Ultime date per «Bed and Breakfast», la commedia dei Suganesi: giovedì sera a Ciconia, venerdì a Sferracavallo e domenica gran finale proprio a Sugano.
Dopo la vittoria al primo torneo di teatro amatoriale e l’impegnato dramma politicamente critico (ma anche politicamente corretto) di Tamurè, la Compagnia delle Vigne quest’anno ci ha deliziato, a partire dalla tarda primavera (con il premio speciale della giuria di AmaTeatro) e durante questa anomala estate, con un testo decisamente più leggero dello scorso anno, almeno in apparenza.
Perché, sebbene con molte parti dialettali e con un impianto narrativo linearissimo, quella di Gugliemo Portarena (autore, regista e deus ex machina dello spettacolo) non è una farsa, ma una vera e propria commedia, che ribalta il punto di vista del viaggio, metafora della vita, tanto che viene da chiedersi, all’inizio del primo atto, se anche Pirandello avesse alloggiato a Sugano prima di scrivere «L’uomo dal fiore in bocca», raffinato monologo in cui un signore, alla fine dei suoi giorni, decide di vivere la vita degli altri osservandone i dettagli.
* * * * *
Consegna a :: Ricopia tutte le righe dell'elenco delle revisioni dei disegni senza cambiare nulla.

Dati da usare ::
* * * * *
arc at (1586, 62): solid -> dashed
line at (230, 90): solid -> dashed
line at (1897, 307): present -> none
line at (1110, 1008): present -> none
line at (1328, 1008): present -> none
* * * * *
Consegna b :: Traduci in inglese questa frase della recensione della commedia: "Ultime date per «Bed and Breakfast», la commedia dei Suganesi: giovedì sera a Ciconia, venerdì a Sferracavallo e domenica gran finale proprio a Sugano."

Risultato a ::
arc at (1586, 62): solid -> dashed
line at (230, 90): solid -> dashed
line at (1897, 307): present -> none
line at (1110, 1008): present -> none
line at (1328, 1008): present -> none

Risultato b :: Last dates for "Bed and Breakfast," the comedy by the people of Sugano: Thursday evening in Ciconia, Friday in Sferracavallo, and on Sunday a grand finale right in Sugano.